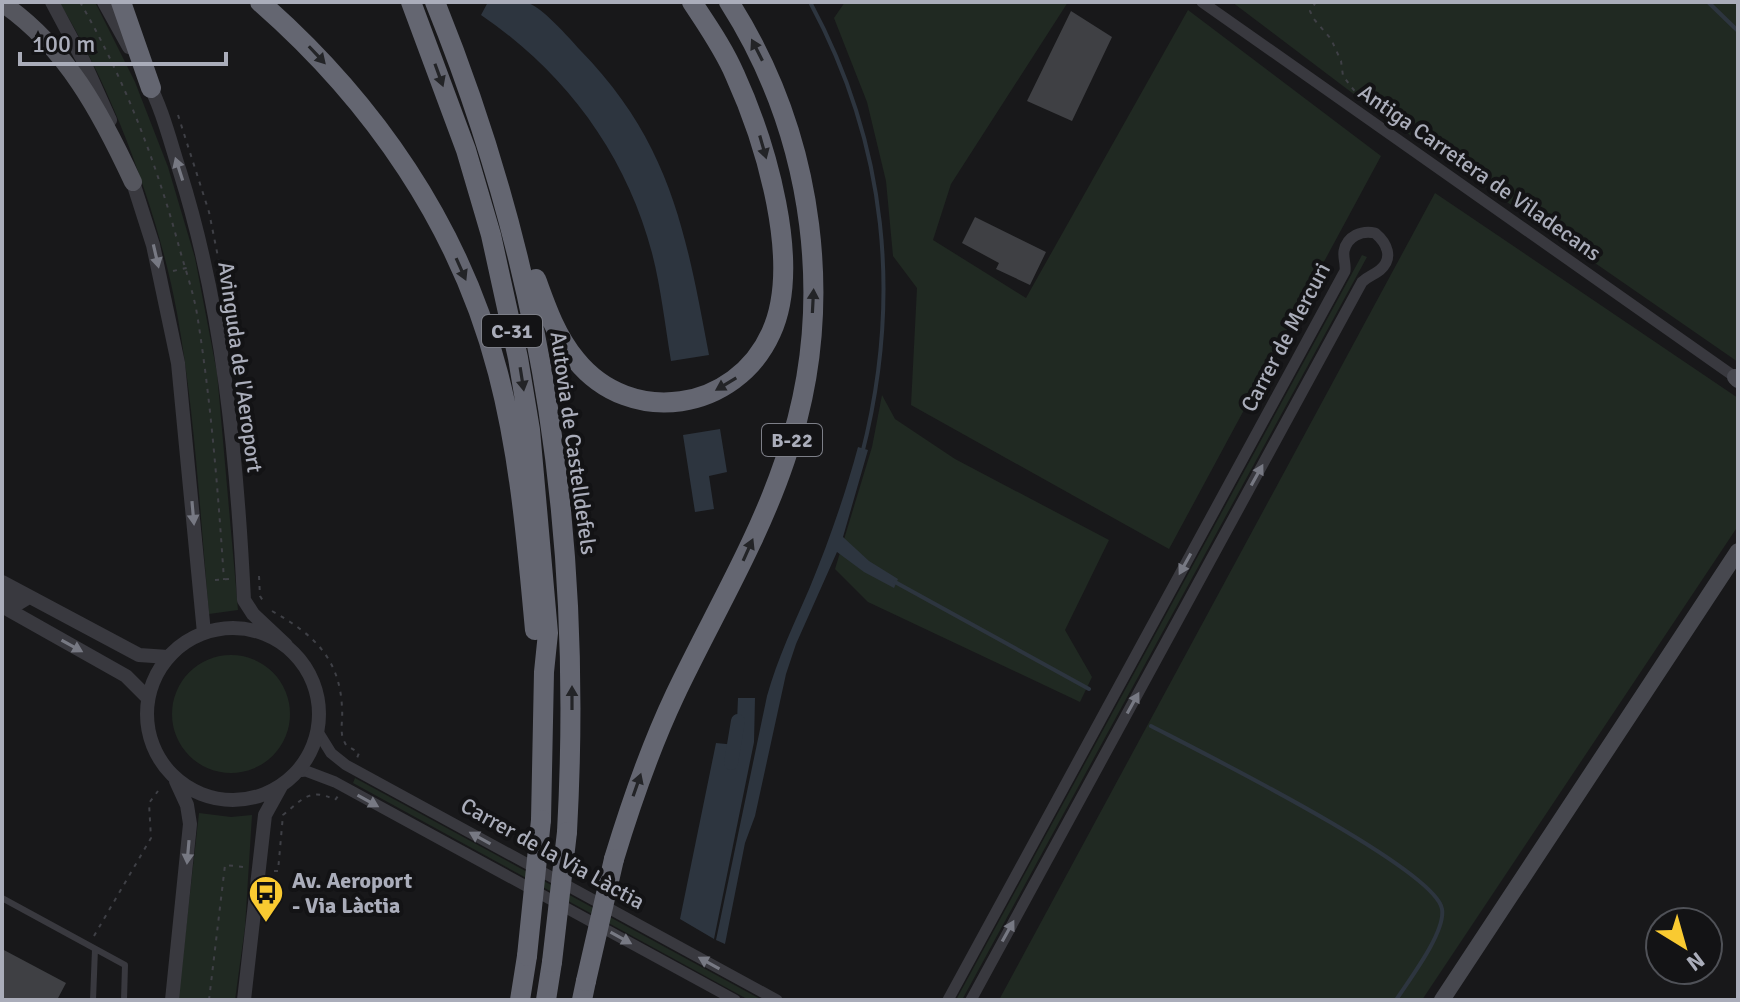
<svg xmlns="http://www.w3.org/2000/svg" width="1740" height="1002" viewBox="0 0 1740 1002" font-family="Signika,sans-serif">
<rect width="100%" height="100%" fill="#18181a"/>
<path fill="#202922" d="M 59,2 L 95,2 L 135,82 L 168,167 L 195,258 L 217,373 L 238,610 L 209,614 C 200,514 195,412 177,313 C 159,214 112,87 59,2 Z
M 845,2 L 1068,2 L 951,184 L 933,240 L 1026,298 L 1188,10 L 1381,156 L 1169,549 L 911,405 L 917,288 L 893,256 L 886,181 L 867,102 L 834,18 Z
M 1232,2 L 1738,2 L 1738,362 L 1384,117 Z
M 1435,193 L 1738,398 L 1738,526 L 1422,1000 L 999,1000 Z
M 1362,255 L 1367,257 L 962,1000 L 956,1000 Z
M 882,395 L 895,419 L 955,459 L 1109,540 L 1065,630 L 1092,677 L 1080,702 L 868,602 L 835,569 L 872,447 Z
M172 714a59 59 0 1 1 118 0a59 59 0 1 1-118 0Z
M 355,778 L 762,1000 L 749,1000 L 353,783 Z
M 199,813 L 231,817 L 252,815 L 245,927 L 235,1000 L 178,1000 Z"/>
<path fill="#2d353f" d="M 488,2 C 500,2 514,0 525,2 C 541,5 569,38 580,50 C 671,143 686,233 709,355 L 671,361 C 665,325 661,288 652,253 C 626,154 565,72 481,15 Z
M 720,429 L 727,472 L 709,476 L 714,509 L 695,512 L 683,435 Z
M 858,447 L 868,450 L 843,537 L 869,561 L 898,579 L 894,588 L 864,572 L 837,552 L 796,644 L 786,674 L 755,816 L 745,843 L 725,944 L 716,940 L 767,696 C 778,657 794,624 810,587 C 829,541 845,495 858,447 Z
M 738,698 L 755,698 L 754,742 L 714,939 L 680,919 L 716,743 L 736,745 Z"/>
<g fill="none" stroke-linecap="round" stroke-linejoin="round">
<path stroke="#2d353f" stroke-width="4" d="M 810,2 C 887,145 902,298 862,454
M 1708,2 L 1738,31
M 895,582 L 1089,689
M 1151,726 C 1197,750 1435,868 1442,909 C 1446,932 1409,980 1396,1000"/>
<path stroke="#2d353f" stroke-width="14" d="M 731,763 L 738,721"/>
</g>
<path fill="#3f4044" d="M 1071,11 L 1112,37 L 1072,121 L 1027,101 Z
M 975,217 L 1046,252 L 1030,285 L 996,269 L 999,263 L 962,243 Z
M 2,949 L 66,983 L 57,1000 L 2,1000 Z"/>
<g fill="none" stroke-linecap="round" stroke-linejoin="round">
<path stroke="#3f4046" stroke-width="2" stroke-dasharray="4 6" stroke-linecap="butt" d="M 80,2 C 124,78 155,159 178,243 C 184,266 193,290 197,314 C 211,401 218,491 224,580
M 1316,2 L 1310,11 L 1313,18 L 1331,39 L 1341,61 L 1343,76 L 1357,94
M 178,115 L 209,212 L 219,262
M 173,271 L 191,267
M 259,576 L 260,596 L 265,604
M 215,580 L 229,579
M 272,611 C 313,634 340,658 342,708 C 343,719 340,729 343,739 L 346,745 L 359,753 L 357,758
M 274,871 L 278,871 L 283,815 C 303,799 310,787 335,800 L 338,796
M 94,936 L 151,838 L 149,803 L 158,791
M 209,1000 L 225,865 L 244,867"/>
<path stroke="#39393f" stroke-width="6" d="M 2,898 L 125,965 L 124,1000
M 93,1000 L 95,949"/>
<path stroke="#39393f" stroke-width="11" d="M 1202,2 L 1735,377
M 318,732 L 331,753 L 346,765 L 777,1000
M 297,772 L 306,771 L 335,782 L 735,1000
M 948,1000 L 1345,271 C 1346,264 1343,258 1344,251 C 1347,236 1362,230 1375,233 C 1387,243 1394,258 1380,270 C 1374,275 1368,276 1362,282 L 971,1000"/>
<path stroke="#39393f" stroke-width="14" d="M 52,2 L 84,62 L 110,120
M 104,2 L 129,47
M 147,80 C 162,108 170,141 180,172 C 223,309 237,457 244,600 L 253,614 L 286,645
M 130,173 L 153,245 L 178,363 L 204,633
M 2,582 L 139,655 L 168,657
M 2,595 L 19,603 L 29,597
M 2,606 L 126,676 L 148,698
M147 714a86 86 0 1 1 172 0a86 86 0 1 1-172 0Z
M 172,1000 L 190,824 L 187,805 L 176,781
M 244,1000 L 265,815 L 281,786"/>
<path stroke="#47484f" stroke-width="16" d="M 1735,377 L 1738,380
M 1442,1000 L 1738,551"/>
<path stroke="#55565e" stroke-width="18" d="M 2,3 C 66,47 101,113 133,182"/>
<path stroke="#646671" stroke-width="20" d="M 121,2 L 151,88
M 260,2 C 373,101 460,226 498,373 C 520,457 527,544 535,630
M 411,2 L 466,150 L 491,235 L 518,358 L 530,430 L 548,633 L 544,672 L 541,820
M 435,2 C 545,273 583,541 567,832
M 536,279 C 546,307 556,336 576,360 C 631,428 736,411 771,333 C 803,264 765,141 735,75 C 724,49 707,25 692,2
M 614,859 C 631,803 650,748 675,695 C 712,617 757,543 785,460 C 838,308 815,137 729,2
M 520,1000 L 527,956
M 546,1000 L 552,962
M 582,1000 L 586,981"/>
<path stroke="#646671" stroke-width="20" d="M 527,956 L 541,820
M 552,962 L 567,832
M 586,981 L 614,859"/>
</g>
<defs><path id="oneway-solid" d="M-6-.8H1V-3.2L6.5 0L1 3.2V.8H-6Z" transform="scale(2)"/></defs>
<g fill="#232427">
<use href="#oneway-solid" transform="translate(757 50) rotate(-117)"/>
<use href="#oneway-solid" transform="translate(317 55) rotate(47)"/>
<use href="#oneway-solid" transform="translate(439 75) rotate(70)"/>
<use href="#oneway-solid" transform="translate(763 147) rotate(74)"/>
<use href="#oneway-solid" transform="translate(461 269) rotate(66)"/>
<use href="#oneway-solid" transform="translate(813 301) rotate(-87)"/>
<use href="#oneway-solid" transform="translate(522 379) rotate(81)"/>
<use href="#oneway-solid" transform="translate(726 384) rotate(149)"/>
<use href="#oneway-solid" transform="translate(748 550) rotate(-66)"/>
<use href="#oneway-solid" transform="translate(572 698) rotate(-90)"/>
<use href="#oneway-solid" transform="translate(637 785) rotate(-71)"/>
</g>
<g fill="#777983">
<use href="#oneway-solid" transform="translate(179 169) rotate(-108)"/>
<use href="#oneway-solid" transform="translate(156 256) rotate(77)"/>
<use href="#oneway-solid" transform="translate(1257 475) rotate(-61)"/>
<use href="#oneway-solid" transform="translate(193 513) rotate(85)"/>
<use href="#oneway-solid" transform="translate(1185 564) rotate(119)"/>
<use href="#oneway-solid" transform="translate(72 646) rotate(29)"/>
<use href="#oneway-solid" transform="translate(1133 703) rotate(-61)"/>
<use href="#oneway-solid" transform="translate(368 801) rotate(29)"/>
<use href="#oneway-solid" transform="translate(480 838) rotate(-151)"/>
<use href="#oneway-solid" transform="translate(188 852) rotate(95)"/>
<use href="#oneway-solid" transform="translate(1008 931) rotate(-61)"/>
<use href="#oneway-solid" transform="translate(621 938) rotate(29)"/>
<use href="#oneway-solid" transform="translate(709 963) rotate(-151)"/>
</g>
<defs>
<symbol id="bus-pin" viewBox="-11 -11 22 30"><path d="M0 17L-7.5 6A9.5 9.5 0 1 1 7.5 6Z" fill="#f9ca31" stroke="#131315"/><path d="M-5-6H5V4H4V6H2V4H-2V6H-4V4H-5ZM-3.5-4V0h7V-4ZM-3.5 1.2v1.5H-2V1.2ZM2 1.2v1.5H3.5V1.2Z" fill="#111"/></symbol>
</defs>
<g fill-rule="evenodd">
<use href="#bus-pin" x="246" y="873" width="40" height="54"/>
</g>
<g text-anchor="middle" stroke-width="8" stroke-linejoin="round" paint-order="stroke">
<g fill="#131315" stroke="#7d7f88" stroke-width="2">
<rect x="482" y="315" width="60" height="32" rx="6"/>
<rect x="762" y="424" width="60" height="32" rx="6"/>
</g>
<g font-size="20" font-weight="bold" fill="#aaadba">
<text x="512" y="338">C-31</text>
<text x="792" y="447">B-22</text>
</g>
<g font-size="22" fill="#aaadba" stroke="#131315">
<text transform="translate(1480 172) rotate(35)" y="8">Antiga Carretera de Viladecans</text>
<text transform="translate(1285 337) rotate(-62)" y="8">Carrer de Mercuri</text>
<text transform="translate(241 367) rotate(82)" y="8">Avinguda de l'Aeroport</text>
<text transform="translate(574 443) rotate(82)" y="8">Autovia de Castelldefels</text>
<text transform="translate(553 853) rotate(29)" y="8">Carrer de la Via Làctia</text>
</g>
<g font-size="22" font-weight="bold" fill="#aaadba" stroke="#131315" text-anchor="start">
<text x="292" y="888">Av. Aeroport<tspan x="292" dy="25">- Via Làctia</tspan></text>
</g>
</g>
<rect width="1740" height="1002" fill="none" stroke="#aaadba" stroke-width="8"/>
<g transform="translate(1684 946) rotate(143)"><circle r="38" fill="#131315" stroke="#4f5157" stroke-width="2"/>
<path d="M0-6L14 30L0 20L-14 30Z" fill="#f9ca31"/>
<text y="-12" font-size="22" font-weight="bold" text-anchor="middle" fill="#aaadba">N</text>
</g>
<path d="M20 52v12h206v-12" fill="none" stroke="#aaadba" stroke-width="4"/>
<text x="32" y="52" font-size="24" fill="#aaadba" stroke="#131315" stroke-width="6" paint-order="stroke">100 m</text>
</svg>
○ ○ ○
▶ [Task item]
Working through the records, find each line containing the word "middle" and copy it.

▶ [Solution]
<g text-anchor="middle" stroke-width="8" stroke-linejoin="round" paint-order="stroke">
<text y="-12" font-size="22" font-weight="bold" text-anchor="middle" fill="#aaadba">N</text>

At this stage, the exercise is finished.